泡を食う男達の背後に回り込んだリンもその後頭部を殴打し昏倒させる。
「…こないだも思ったんだけど、手際良いよね、お前ら」
「人のことが言えるカ?」
最後の男の銃も取り上げて、男本人のベルトで後ろ手に括っているリンにエンヴィーが言う。
「普通銃持ってる男に平気で突っ込んでいけないだろ」
「それもそっくりそのまま返ス。お前銃を怖がってないナ?」
「うん、まあね。怖がんないといけないんだろうけどさあ、まだまだ実感がなくて」
「…実感する機会もそうそうはないはずだけどナ」
「いやだからそれはお前らも同じだろ。

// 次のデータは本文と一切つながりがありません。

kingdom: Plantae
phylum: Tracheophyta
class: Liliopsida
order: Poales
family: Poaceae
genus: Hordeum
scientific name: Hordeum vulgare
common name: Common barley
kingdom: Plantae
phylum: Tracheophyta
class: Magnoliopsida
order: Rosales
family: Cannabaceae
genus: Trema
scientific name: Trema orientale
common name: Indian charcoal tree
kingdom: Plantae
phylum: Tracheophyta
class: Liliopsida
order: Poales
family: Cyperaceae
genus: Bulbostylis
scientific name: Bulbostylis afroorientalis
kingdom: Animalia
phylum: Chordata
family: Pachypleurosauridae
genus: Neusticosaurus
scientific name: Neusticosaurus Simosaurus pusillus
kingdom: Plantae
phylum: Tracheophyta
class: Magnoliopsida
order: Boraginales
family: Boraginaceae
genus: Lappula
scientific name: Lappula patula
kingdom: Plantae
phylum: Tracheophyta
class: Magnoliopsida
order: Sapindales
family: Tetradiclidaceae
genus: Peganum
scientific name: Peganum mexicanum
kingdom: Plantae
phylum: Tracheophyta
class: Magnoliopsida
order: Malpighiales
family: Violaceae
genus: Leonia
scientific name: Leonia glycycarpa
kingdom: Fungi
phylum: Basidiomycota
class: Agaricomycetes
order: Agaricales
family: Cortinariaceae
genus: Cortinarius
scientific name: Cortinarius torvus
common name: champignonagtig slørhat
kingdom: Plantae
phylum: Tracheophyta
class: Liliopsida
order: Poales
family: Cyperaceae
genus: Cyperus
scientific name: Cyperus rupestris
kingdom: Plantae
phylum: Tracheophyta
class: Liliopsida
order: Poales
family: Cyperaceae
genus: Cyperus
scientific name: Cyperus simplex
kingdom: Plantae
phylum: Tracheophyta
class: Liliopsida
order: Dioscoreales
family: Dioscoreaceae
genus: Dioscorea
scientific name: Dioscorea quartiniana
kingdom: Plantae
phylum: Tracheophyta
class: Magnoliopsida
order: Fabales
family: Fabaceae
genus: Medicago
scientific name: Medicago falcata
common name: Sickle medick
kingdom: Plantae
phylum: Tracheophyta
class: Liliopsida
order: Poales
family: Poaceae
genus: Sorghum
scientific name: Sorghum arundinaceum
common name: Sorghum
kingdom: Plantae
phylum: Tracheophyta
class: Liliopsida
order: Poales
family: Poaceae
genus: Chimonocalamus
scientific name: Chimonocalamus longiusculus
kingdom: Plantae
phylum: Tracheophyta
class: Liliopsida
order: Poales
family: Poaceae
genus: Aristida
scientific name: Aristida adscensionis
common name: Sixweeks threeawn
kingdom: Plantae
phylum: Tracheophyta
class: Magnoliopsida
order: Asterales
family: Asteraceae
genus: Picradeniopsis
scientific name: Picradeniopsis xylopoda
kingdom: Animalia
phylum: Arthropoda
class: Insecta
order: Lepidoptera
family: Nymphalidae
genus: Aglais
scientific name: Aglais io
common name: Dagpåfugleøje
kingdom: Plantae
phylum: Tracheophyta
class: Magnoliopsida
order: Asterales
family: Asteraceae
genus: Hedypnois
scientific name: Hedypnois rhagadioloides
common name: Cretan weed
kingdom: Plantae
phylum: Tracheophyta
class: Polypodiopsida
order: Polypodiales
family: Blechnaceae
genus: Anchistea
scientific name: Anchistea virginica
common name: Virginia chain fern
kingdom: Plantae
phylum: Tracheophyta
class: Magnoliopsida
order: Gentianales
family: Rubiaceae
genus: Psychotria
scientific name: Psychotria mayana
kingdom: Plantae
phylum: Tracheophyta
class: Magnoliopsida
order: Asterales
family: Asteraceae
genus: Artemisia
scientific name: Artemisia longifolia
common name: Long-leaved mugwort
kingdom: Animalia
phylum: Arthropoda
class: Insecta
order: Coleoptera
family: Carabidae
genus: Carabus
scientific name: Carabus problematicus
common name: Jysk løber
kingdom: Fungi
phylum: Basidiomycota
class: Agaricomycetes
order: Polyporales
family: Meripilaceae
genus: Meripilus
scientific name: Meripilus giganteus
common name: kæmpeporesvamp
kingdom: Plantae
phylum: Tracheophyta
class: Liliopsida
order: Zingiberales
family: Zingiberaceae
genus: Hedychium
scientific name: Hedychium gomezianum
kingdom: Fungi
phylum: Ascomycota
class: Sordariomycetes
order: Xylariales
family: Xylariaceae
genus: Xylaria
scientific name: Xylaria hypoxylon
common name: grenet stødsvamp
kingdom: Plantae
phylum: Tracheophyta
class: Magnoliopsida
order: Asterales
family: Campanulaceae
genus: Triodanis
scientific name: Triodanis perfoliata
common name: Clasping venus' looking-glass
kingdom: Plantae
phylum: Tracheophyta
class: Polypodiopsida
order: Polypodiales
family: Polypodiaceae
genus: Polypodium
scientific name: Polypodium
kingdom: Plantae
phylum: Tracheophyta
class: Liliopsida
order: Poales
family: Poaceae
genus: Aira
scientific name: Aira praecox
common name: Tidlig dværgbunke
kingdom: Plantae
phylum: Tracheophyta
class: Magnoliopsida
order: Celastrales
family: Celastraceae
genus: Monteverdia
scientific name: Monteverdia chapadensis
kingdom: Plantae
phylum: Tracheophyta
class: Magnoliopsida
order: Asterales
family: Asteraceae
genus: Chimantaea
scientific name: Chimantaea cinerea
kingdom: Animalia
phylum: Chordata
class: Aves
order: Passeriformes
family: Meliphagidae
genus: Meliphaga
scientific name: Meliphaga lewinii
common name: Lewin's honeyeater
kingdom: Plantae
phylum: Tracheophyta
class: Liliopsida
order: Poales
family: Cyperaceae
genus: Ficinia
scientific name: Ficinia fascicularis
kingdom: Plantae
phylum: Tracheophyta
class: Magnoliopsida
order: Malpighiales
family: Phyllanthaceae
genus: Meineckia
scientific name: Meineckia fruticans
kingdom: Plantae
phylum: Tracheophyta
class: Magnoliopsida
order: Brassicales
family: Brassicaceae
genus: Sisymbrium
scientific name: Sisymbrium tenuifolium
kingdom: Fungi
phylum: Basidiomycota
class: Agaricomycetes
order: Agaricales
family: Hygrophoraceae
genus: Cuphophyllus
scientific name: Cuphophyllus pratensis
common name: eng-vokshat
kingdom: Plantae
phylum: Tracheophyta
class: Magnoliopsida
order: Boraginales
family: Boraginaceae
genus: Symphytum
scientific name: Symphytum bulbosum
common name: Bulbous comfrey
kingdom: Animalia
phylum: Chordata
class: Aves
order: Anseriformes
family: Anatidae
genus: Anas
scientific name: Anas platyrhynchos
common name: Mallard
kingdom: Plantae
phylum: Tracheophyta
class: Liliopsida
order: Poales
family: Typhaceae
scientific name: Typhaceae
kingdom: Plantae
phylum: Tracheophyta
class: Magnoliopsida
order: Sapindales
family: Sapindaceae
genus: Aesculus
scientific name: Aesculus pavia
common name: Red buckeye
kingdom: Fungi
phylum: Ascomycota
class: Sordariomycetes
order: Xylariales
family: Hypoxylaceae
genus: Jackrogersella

…まあ、いいか」
問答を諦めて少年の容態を見ているアルフォンスの方に近付いた。
「生きてる?」
「…うん、銃弾はかすっただけみたい」
「でも血がずいぶん流れているようダ。早く手当てした方が良イ」
アルフォンスは少年の肩のあたりをぎゅっと縛って止血し、抱き上げる。
意識はないし、顔色も良くはない。
「勢いで助けちゃったけど、何だろうね?この子」
「…助けて良かったのか?もしかしたら厄介の種になるだけかもよ」
人の悪い笑みを浮かべて言うエンヴィーに、アルフォンスはきっぱりと答える。
「人を助けるのに理由は入らないよ」
「そう言うもんかね」
「それに、こんな小さな子相手に銃まで持ちだして囲んでいるような大人達が質のいい人達だと思う?」
「………まあ、良いか。とりあえずその子、うちに連れてこう?」
びっくりしたようにアルフォンスはエンヴィーを見た。
厄介ごとの種になると言った傍からの発言に心底驚いた。
「すぐに手当てが必要なんだろ?病院よりはうちの方が近い」
「いいの?」
確認を取れば、エンヴィーは遠い目になった。
「ここで見捨てたりした方がえらい目に遭うことは確実」
「…そうなのカ」
「どういうルートでか、きっと聞きつけて懇々とお説教されるのが目に見えてる」
良くない予測を振り払い、エンヴィーはアルフォンス達を案内するために先に立つ。
「と言う訳で遠慮なくうちに連れ込め」
アルフォンスとリンは顔を見合わせた。